The Lakers did not succumb easily. After trailing by 19 at halftime -- their largest such deficit of the season -- Los Angeles (53-12) cut Washington's lead to nine by the end of the third quarter and tied, 85-85, with a little under eight minutes left.

But Mitch Richmond, the aging but still able shooting guard, showed what made him an All-Star a few years back. He hit a tough 12-footer with a little over a minute left to give the Wizards a 101-96 lead and later made six straight free throws to help seal the victory for Washington (21-45).

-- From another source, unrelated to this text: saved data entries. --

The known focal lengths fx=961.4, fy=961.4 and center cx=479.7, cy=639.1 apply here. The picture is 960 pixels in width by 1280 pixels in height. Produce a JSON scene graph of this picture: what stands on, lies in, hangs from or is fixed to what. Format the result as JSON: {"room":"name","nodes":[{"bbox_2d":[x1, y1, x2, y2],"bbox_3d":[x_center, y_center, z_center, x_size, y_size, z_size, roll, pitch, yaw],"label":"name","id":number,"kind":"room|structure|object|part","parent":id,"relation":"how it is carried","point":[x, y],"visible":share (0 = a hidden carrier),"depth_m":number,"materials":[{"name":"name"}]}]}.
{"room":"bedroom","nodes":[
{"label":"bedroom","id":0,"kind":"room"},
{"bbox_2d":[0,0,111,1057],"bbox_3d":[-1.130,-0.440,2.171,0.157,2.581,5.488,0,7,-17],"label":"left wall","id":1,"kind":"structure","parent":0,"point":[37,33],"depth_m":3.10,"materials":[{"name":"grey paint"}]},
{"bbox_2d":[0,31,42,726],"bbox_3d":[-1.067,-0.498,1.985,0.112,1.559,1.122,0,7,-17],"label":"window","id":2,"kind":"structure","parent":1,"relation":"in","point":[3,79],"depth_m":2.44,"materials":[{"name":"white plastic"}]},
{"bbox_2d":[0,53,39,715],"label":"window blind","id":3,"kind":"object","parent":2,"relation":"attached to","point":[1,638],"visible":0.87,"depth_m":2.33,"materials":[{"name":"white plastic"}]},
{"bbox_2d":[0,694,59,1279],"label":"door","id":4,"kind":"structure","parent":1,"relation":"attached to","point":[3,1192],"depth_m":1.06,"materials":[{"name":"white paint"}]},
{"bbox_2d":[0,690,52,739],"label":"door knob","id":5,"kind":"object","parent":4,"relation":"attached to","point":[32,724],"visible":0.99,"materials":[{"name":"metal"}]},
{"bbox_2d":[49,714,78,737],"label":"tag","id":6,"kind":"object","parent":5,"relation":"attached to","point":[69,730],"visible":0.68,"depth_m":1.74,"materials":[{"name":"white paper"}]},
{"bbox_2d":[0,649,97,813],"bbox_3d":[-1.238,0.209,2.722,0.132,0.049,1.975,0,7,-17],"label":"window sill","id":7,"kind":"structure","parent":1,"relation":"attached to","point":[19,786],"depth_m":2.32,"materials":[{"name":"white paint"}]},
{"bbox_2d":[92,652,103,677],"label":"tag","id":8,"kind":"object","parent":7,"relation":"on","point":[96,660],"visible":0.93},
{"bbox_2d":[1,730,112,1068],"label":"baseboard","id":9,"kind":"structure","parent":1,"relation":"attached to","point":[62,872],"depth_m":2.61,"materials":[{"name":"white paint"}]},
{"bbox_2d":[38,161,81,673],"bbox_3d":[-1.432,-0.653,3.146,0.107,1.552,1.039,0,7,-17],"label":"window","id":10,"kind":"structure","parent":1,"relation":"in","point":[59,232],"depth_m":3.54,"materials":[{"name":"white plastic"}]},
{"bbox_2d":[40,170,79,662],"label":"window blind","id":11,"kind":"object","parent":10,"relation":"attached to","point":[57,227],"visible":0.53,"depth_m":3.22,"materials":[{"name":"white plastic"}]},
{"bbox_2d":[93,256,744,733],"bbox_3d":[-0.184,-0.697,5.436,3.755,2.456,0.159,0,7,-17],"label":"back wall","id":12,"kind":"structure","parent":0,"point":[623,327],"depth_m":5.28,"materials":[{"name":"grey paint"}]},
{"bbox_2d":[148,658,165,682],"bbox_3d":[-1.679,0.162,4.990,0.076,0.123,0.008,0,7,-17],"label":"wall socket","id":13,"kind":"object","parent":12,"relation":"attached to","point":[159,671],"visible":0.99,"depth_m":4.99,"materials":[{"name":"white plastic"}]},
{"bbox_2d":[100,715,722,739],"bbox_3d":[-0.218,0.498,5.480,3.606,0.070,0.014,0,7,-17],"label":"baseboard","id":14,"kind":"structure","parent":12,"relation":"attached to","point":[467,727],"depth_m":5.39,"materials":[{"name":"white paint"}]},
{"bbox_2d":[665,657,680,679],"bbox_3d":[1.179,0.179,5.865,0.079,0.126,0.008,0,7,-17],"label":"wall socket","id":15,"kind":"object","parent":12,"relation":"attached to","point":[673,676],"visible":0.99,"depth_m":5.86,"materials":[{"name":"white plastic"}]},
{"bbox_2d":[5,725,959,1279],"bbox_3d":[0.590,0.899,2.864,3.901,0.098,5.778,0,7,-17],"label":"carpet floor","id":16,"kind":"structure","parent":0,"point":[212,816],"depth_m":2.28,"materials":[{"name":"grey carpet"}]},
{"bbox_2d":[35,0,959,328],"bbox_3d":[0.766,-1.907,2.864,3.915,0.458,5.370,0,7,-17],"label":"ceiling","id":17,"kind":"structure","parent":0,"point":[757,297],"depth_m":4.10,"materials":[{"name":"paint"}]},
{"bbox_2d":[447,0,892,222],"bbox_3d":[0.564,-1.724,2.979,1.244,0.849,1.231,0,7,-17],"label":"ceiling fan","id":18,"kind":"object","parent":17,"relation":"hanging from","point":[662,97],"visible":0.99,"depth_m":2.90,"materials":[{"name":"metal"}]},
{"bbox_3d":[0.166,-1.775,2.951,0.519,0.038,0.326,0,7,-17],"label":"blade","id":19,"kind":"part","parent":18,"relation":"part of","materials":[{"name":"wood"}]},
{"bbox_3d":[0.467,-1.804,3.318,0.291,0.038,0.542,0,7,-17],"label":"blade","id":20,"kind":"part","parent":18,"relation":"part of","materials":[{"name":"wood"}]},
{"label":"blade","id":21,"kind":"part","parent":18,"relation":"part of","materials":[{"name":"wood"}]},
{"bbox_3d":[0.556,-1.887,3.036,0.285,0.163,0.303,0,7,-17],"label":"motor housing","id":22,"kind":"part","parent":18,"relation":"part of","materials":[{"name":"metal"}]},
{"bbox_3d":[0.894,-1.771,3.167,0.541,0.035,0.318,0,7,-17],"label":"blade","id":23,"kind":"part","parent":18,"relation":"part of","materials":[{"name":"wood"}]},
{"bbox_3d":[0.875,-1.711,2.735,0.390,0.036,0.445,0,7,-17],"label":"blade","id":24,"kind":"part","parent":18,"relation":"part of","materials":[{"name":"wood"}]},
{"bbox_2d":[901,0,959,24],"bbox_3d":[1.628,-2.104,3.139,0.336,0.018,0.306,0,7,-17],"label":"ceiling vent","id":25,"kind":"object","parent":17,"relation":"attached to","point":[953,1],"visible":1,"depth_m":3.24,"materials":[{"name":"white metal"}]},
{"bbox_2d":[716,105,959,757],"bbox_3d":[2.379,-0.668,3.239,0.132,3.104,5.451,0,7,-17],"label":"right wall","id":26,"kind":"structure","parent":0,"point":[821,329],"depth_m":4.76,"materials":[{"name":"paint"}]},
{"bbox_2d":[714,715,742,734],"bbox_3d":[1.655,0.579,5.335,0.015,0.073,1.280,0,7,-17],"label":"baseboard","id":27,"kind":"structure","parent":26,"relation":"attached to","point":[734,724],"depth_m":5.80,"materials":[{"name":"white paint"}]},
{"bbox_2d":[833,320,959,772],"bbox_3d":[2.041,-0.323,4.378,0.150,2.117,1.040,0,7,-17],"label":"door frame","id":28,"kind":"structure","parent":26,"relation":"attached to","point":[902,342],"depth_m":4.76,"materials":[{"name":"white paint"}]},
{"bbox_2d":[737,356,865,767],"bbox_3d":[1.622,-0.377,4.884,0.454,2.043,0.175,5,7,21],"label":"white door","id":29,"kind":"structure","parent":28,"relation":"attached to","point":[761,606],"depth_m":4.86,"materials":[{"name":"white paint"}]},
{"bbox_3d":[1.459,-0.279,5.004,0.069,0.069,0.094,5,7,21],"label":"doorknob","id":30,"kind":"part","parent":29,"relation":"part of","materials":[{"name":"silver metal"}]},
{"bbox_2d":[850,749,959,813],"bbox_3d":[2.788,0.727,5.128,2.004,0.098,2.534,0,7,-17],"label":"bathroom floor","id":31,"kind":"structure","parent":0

Despite playing the entire fourth quarter with five fouls, Shaquille O'Neal had helped keep the Lakers in the game and finished with a game-high 40 points. But Kobe Bryant, the team's other All-Star, had one of his worst games of the season, seven points on 2-for-10 shooting and six turnovers.

"I think he ran into a wily, old veteran named Mitch Richmond," Jackson said of Bryant, who sat out most of the third quarter after picking up his fourth foul.

As satisfying a victory it was for Richmond and his teammates, there was also a sense of frustration. How can a team that lost back-to-back games earlier this season to the Chicago Bulls -- the only team in the Eastern Conference with a record worse than Washington's -- beat the NBA's best team?

"It definitely frustrates us," said Richmond, who finished with 32 points, half of them in the final quarter. "We just have to find a way to keep that same intensity."